The standard adult dose of PROSCAR is: 5 mg orally once daily.. The standard adult dose of FINASTERIDE is: 1 mg orally once daily for androgenetic alopecia; 5 mg orally once daily for benign prostatic hyperplasia.. Dosing should always be individualized based on indication, renal and hepatic function, age, and other patient factors.

4. Can you take PROSCAR and FINASTERIDE together?

No direct drug-drug interaction has been formally documented between PROSCAR and FINASTERIDE in current clinical databases.
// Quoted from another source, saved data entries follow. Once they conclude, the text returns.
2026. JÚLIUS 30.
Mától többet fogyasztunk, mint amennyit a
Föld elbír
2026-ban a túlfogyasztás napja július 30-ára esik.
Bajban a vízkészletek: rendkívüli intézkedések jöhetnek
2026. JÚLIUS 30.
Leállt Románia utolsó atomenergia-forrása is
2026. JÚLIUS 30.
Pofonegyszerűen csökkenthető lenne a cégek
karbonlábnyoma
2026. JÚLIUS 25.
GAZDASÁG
However, individual patient risk factors including other medications, organ function, and comorbidities should always be evaluated by a qualified healthcare provider.

5. Are PROSCAR and FINASTERIDE safe during pregnancy?

The maternal-fetal safety profiles differ. PROSCAR is classified as Category C. Finasteride is contraindicated in pregnancy (Category X). In first trimester, exposure may cause hypospadias in male fetuses due to inhibition of 5α-reductase; second and third tri. FINASTERIDE is classified as Category D/X. Contraindicated in pregnancy. Finasteride inhibits conversion of testosterone to dihydrotestosterone, which is critical for male fetal external genitalia development. Risk of hypos. Always consult a maternal-fetal medicine specialist before taking either drug during pregnancy or lactation.